**What needs to be done:** All records, exactly as written, minus the pictures: copy them out.

• • • • •

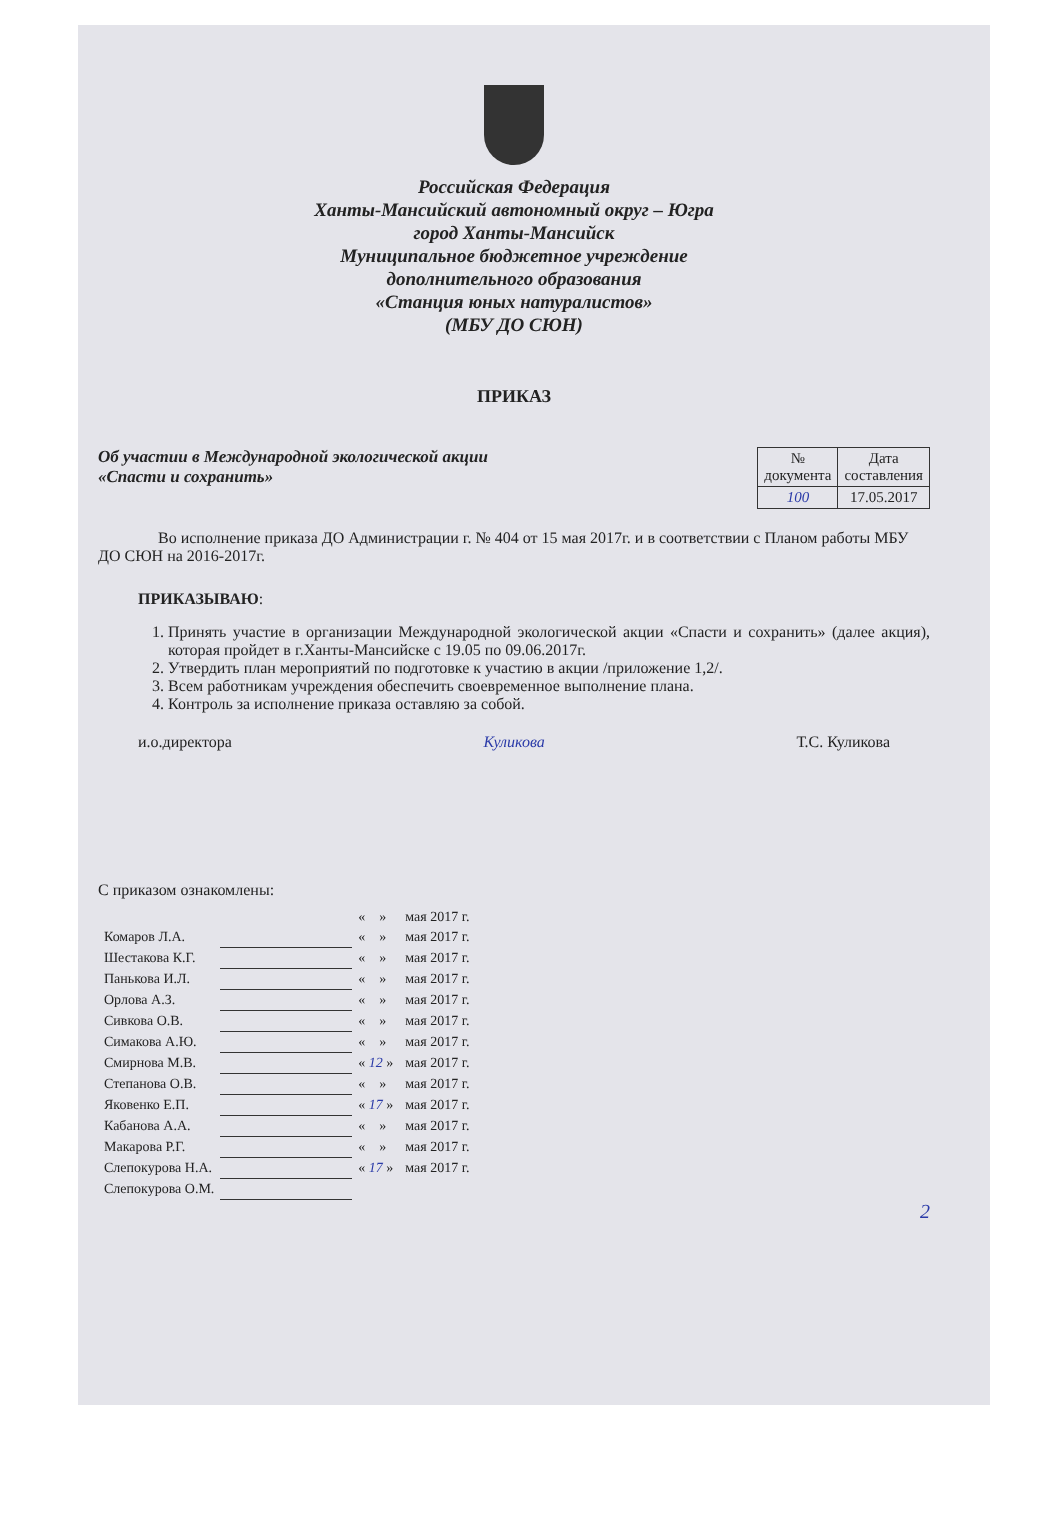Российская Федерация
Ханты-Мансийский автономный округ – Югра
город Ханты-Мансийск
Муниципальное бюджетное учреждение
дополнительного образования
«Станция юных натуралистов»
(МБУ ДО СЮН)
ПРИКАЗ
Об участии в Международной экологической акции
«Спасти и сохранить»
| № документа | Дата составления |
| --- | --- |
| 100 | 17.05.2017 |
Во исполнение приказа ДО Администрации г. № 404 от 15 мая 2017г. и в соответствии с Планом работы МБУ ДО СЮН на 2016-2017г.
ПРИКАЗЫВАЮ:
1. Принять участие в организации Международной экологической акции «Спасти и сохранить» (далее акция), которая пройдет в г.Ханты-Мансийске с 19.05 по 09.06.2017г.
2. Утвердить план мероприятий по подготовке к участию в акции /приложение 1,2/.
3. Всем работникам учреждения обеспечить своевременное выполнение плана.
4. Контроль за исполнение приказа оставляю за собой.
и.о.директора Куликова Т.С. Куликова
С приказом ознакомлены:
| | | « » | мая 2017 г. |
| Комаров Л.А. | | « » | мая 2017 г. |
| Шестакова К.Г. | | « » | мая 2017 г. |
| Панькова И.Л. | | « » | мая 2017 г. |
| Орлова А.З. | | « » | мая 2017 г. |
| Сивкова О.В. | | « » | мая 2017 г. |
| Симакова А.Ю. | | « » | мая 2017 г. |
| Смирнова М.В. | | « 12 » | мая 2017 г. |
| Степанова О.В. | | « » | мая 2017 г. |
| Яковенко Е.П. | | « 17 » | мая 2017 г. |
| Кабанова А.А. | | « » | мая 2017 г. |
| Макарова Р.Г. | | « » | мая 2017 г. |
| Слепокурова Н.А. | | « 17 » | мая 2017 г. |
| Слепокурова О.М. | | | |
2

• • • • •

**Answer:**
Российская Федерация
Ханты-Мансийский автономный округ – Югра
город Ханты-Мансийск
Муниципальное бюджетное учреждение
дополнительного образования
«Станция юных натуралистов»
(МБУ ДО СЮН)
ПРИКАЗ
Об участии в Международной экологической акции
«Спасти и сохранить»
| № документа | Дата составления |
| --- | --- |
| 100 | 17.05.2017 |
Во исполнение приказа ДО Администрации г. № 404 от 15 мая 2017г. и в соответствии с Планом работы МБУ ДО СЮН на 2016-2017г.
ПРИКАЗЫВАЮ:
1. Принять участие в организации Международной экологической акции «Спасти и сохранить» (далее акция), которая пройдет в г.Ханты-Мансийске с 19.05 по 09.06.2017г.
2. Утвердить план мероприятий по подготовке к участию в акции /приложение 1,2/.
3. Всем работникам учреждения обеспечить своевременное выполнение плана.
4. Контроль за исполнение приказа оставляю за собой.
и.о.директора Куликова Т.С. Куликова
С приказом ознакомлены:
| | | « » | мая 2017 г. |
| Комаров Л.А. | | « » | мая 2017 г. |
| Шестакова К.Г. | | « » | мая 2017 г. |
| Панькова И.Л. | | « » | мая 2017 г. |
| Орлова А.З. | | « » | мая 2017 г. |
| Сивкова О.В. | | « » | мая 2017 г. |
| Симакова А.Ю. | | « » | мая 2017 г. |
| Смирнова М.В. | | « 12 » | мая 2017 г. |
| Степанова О.В. | | « » | мая 2017 г. |
| Яковенко Е.П. | | « 17 » | мая 2017 г. |
| Кабанова А.А. | | « » | мая 2017 г. |
| Макарова Р.Г. | | « » | мая 2017 г. |
| Слепокурова Н.А. | | « 17 » | мая 2017 г. |
| Слепокурова О.М. | | | |
2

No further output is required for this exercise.